(Goal of the exercise):
The following entries should be restated word for word, pictures excluded.

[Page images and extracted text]
□ □ □

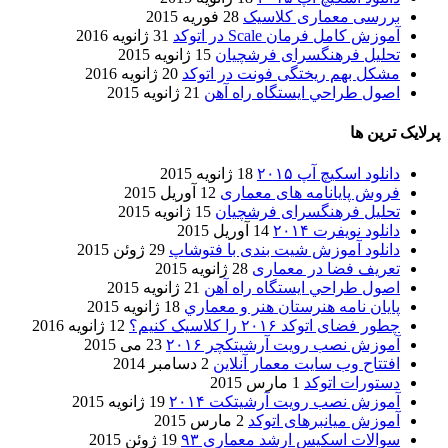
بررسی معماری کلاسیک
28 فوریه 2015
آموزش کامل فرمان Scale در اتوکد
31 ژانویه 2016
تحلیل فرهنگسرای فرشچیان
15 ژانویه 2015
مشکل بهم ریختگی فونت در اتوکد
20 ژانویه 2016
اصول طراحي ایستگاه راه آهن
21 ژانویه 2015
پرلایک ترین ها
دانلود اسکیچ آپ ۲۰۱۵
18 ژانویه 2015
فروش پایانامه های معماری
12 آوریل 2015
تحلیل فرهنگسرای فرشچیان
15 ژانویه 2015
دانلود نویفرت ۲۰۱۴
14 آوریل 2015
دانلود آموزش شیت بندی با فتوشاپ
29 ژوئن 2015
تعریف فضا در معماری
28 ژانویه 2015
اصول طراحي ایستگاه راه آهن
21 ژانویه 2015
پایان نامه هنرستان هنر و معماري
18 ژانویه 2015
چطور فضای اتوکد ۲۰۱۶ را کلاسیک کنیم؟
12 ژانویه 2016
آموزش نصب رویت آرشیتکچر ۲۰۱۶
23 می 2015
افتتاح وب سایت معمار آنلاین
2 دسامبر 2014
دستورات اتوکد
1 مارس 2015
آموزش نصب رویت آرشیتکت ۲۰۱۴
19 ژانویه 2015
آموزش میانبرهای اتوکد
2 مارس 2015
سوالات اسکیس ارشد معماری ۹۳
19 ژوئن 2015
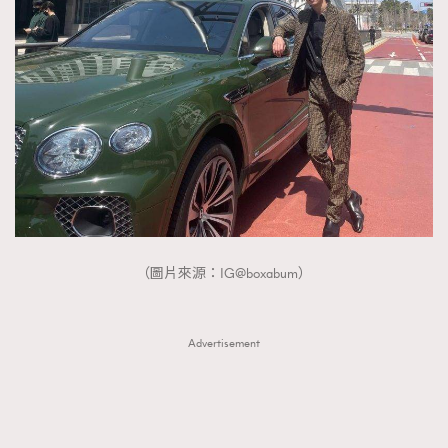
FigaroTalk
48
FigaroWatch
83
Grooming&Fitness
38
HommesFashion
2
HommeStyle
132
NoBagNoLife
349
People
53
#FigaroIssue 專訪陳漢娜Hanna與Takuro｜模特
TheFrenchWay
145
情侶談愛情
VAxChowSangSang
4
（圖片來源：IG@boxabum）
WatchesWonder&Beyond
21
WatchesWonder&Beyond
1
Advertisement
向ChanelN°5致敬
1
大時代小事情
42
時尚熱話
537
時尚配飾
297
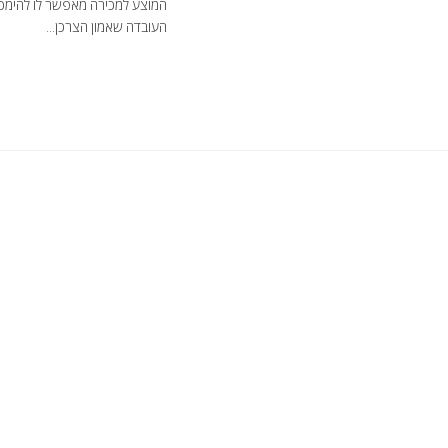
המוצע למכירה מאפשר לו להימכר 
העובדה שאמון הצרכן...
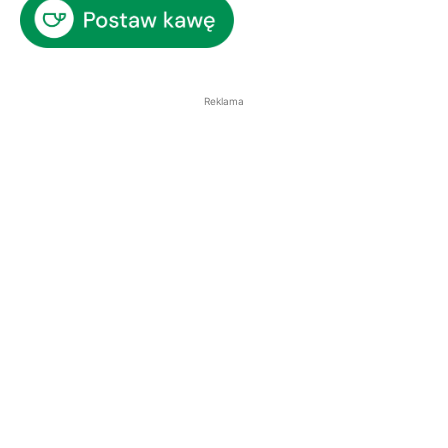
Reklama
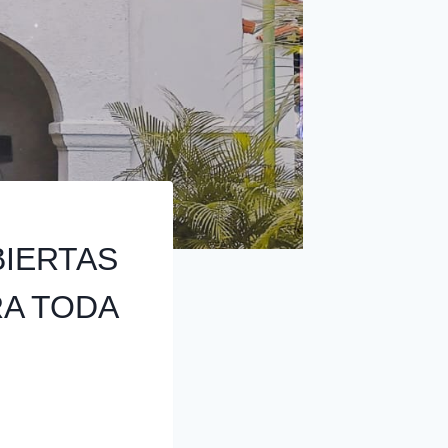
BIERTAS
A TODA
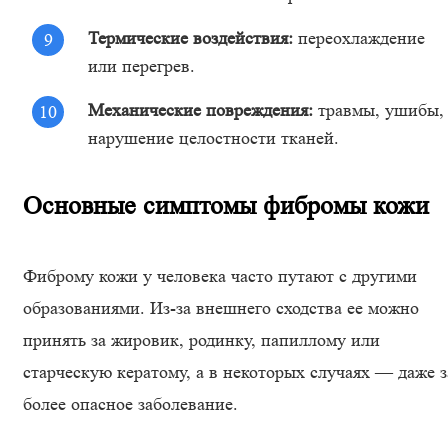
Термические воздействия:
переохлаждение
или перегрев.
Механические повреждения:
травмы, ушибы,
нарушение целостности тканей.
Основные симптомы фибромы кожи
Фиброму кожи у человека часто путают с другими
образованиями. Из-за внешнего сходства ее можно
принять за жировик, родинку, папиллому или
старческую кератому, а в некоторых случаях — даже з
более опасное заболевание.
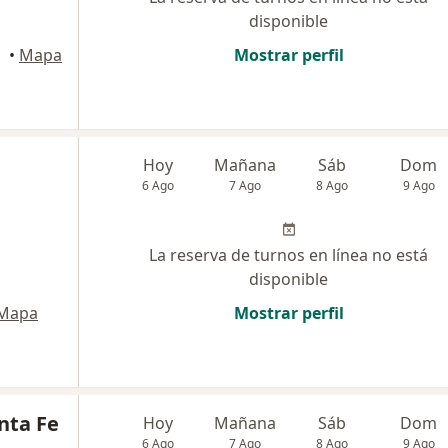
disponible
•
Mapa
Mostrar perfil
Hoy
Mañana
Sáb
Dom
6 Ago
7 Ago
8 Ago
9 Ago
La reserva de turnos en línea no está
disponible
Mapa
Mostrar perfil
nta Fe
Hoy
Mañana
Sáb
Dom
6 Ago
7 Ago
8 Ago
9 Ago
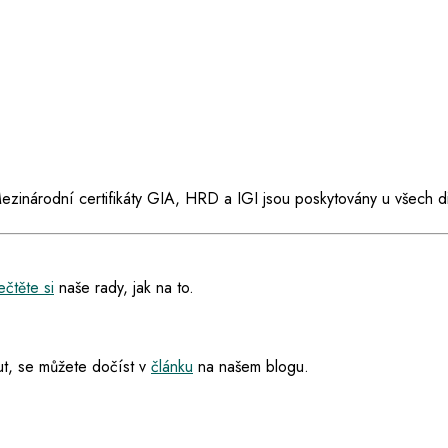
ezinárodní certifikáty GIA, HRD a IGI jsou poskytovány u všech d
čtěte si
naše rady, jak na to.
t, se můžete dočíst v
článku
na našem blogu.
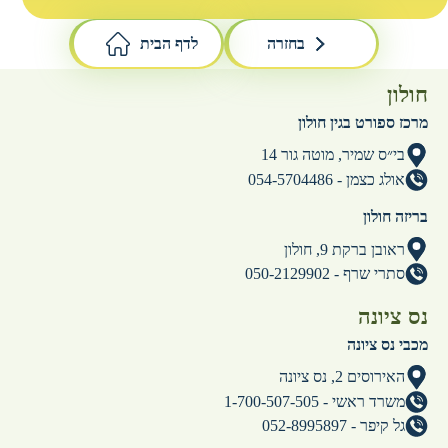
בחזרה
לדף הבית
חולון
מרכז ספורט בגין חולון
בי״ס שמיר, מוטה גור 14
אולג כצמן - 054-5704486
בריזה חולון
ראובן ברקת 9, חולון
סתרי שרף - 050-2129902
נס ציונה
מכבי נס ציונה
האירוסים 2, נס ציונה
משרד ראשי - 1-700-507-505
גל קיפר - 052-8995897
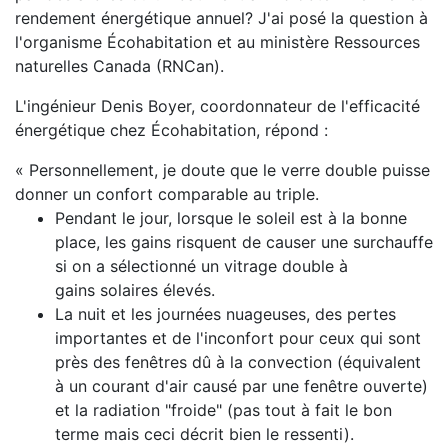
rendement énergétique annuel? J'ai posé la question à
l'organisme Écohabitation et au ministère Ressources
naturelles Canada (RNCan).
L'ingénieur Denis Boyer, coordonnateur de l'efficacité
énergétique chez Écohabitation, répond :
« Personnellement, je doute que le verre double puisse
donner un confort comparable au triple.
Pendant le jour, lorsque le soleil est à la bonne
place, les gains risquent de causer une surchauffe
si on a sélectionné un vitrage double à
gains solaires élevés.
La nuit et les journées nuageuses, des pertes
importantes et de l'inconfort pour ceux qui sont
près des fenêtres dû à la convection (équivalent
à un courant d'air causé par une fenêtre ouverte)
et la radiation "froide" (pas tout à fait le bon
terme mais ceci décrit bien le ressenti).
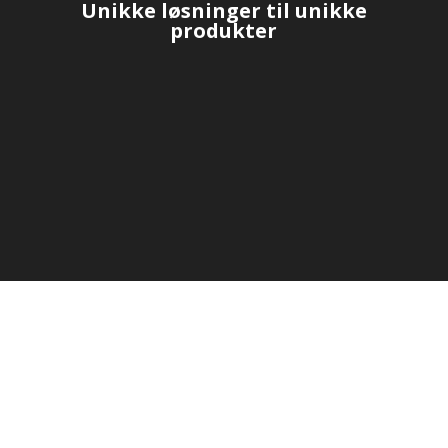
Unikke løsninger til unikke
produkter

□ □ □

(Task result):
بررسی معماری کلاسیک
28 فوریه 2015
آموزش کامل فرمان Scale در اتوکد
31 ژانویه 2016
تحلیل فرهنگسرای فرشچیان
15 ژانویه 2015
مشکل بهم ریختگی فونت در اتوکد
20 ژانویه 2016
اصول طراحي ایستگاه راه آهن
21 ژانویه 2015
پرلایک ترین ها
دانلود اسکیچ آپ ۲۰۱۵
18 ژانویه 2015
فروش پایانامه های معماری
12 آوریل 2015
تحلیل فرهنگسرای فرشچیان
15 ژانویه 2015
دانلود نویفرت ۲۰۱۴
14 آوریل 2015
دانلود آموزش شیت بندی با فتوشاپ
29 ژوئن 2015
تعریف فضا در معماری
28 ژانویه 2015
اصول طراحي ایستگاه راه آهن
21 ژانویه 2015
پایان نامه هنرستان هنر و معماري
18 ژانویه 2015
چطور فضای اتوکد ۲۰۱۶ را کلاسیک کنیم؟
12 ژانویه 2016
آموزش نصب رویت آرشیتکچر ۲۰۱۶
23 می 2015
افتتاح وب سایت معمار آنلاین
2 دسامبر 2014
دستورات اتوکد
1 مارس 2015
آموزش نصب رویت آرشیتکت ۲۰۱۴
19 ژانویه 2015
آموزش میانبرهای اتوکد
2 مارس 2015
سوالات اسکیس ارشد معماری ۹۳
19 ژوئن 2015
FigaroTalk
48
FigaroWatch
83
Grooming&Fitness
38
HommesFashion
2
HommeStyle
132
NoBagNoLife
349
People
53
#FigaroIssue 專訪陳漢娜Hanna與Takuro｜模特
TheFrenchWay
145
情侶談愛情
VAxChowSangSang
4
（圖片來源：IG@boxabum）
WatchesWonder&Beyond
21
WatchesWonder&Beyond
1
Advertisement
向ChanelN°5致敬
1
大時代小事情
42
時尚熱話
537
時尚配飾
297
המוצע למכירה מאפשר לו להימכר 
העובדה שאמון הצרכן...
Reklama
BIERTAS
A TODA
Термические воздействия:
переохлаждение
или перегрев.
Механические повреждения:
травмы, ушибы,
нарушение целостности тканей.
Основные симптомы фибромы кожи
Фиброму кожи у человека часто путают с другими
образованиями. Из-за внешнего сходства ее можно
принять за жировик, родинку, папиллому или
старческую кератому, а в некоторых случаях — даже з
более опасное заболевание.
disponible
•
Mapa
Mostrar perfil
Hoy
Mañana
Sáb
Dom
6 Ago
7 Ago
8 Ago
9 Ago
La reserva de turnos en línea no está
disponible
Mapa
Mostrar perfil
nta Fe
Hoy
Mañana
Sáb
Dom
6 Ago
7 Ago
8 Ago
9 Ago
ezinárodní certifikáty GIA, HRD a IGI jsou poskytovány u všech d
čtěte si
naše rady, jak na to.
t, se můžete dočíst v
článku
na našem blogu.
בחזרה
לדף הבית
חולון
מרכז ספורט בגין חולון
בי״ס שמיר, מוטה גור 14
אולג כצמן - 054-5704486
בריזה חולון
ראובן ברקת 9, חולון
סתרי שרף - 050-2129902
נס ציונה
מכבי נס ציונה
האירוסים 2, נס ציונה
משרד ראשי - 1-700-507-505
גל קיפר - 052-8995897
rendement énergétique annuel? J'ai posé la question à
l'organisme Écohabitation et au ministère Ressources
naturelles Canada (RNCan).
L'ingénieur Denis Boyer, coordonnateur de l'efficacité
énergétique chez Écohabitation, répond :
« Personnellement, je doute que le verre double puisse
donner un confort comparable au triple.
Pendant le jour, lorsque le soleil est à la bonne
place, les gains risquent de causer une surchauffe
si on a sélectionné un vitrage double à
gains solaires élevés.
La nuit et les journées nuageuses, des pertes
importantes et de l'inconfort pour ceux qui sont
près des fenêtres dû à la convection (équivalent
à un courant d'air causé par une fenêtre ouverte)
et la radiation "froide" (pas tout à fait le bon
terme mais ceci décrit bien le ressenti).
Unikke løsninger til unikke
produkter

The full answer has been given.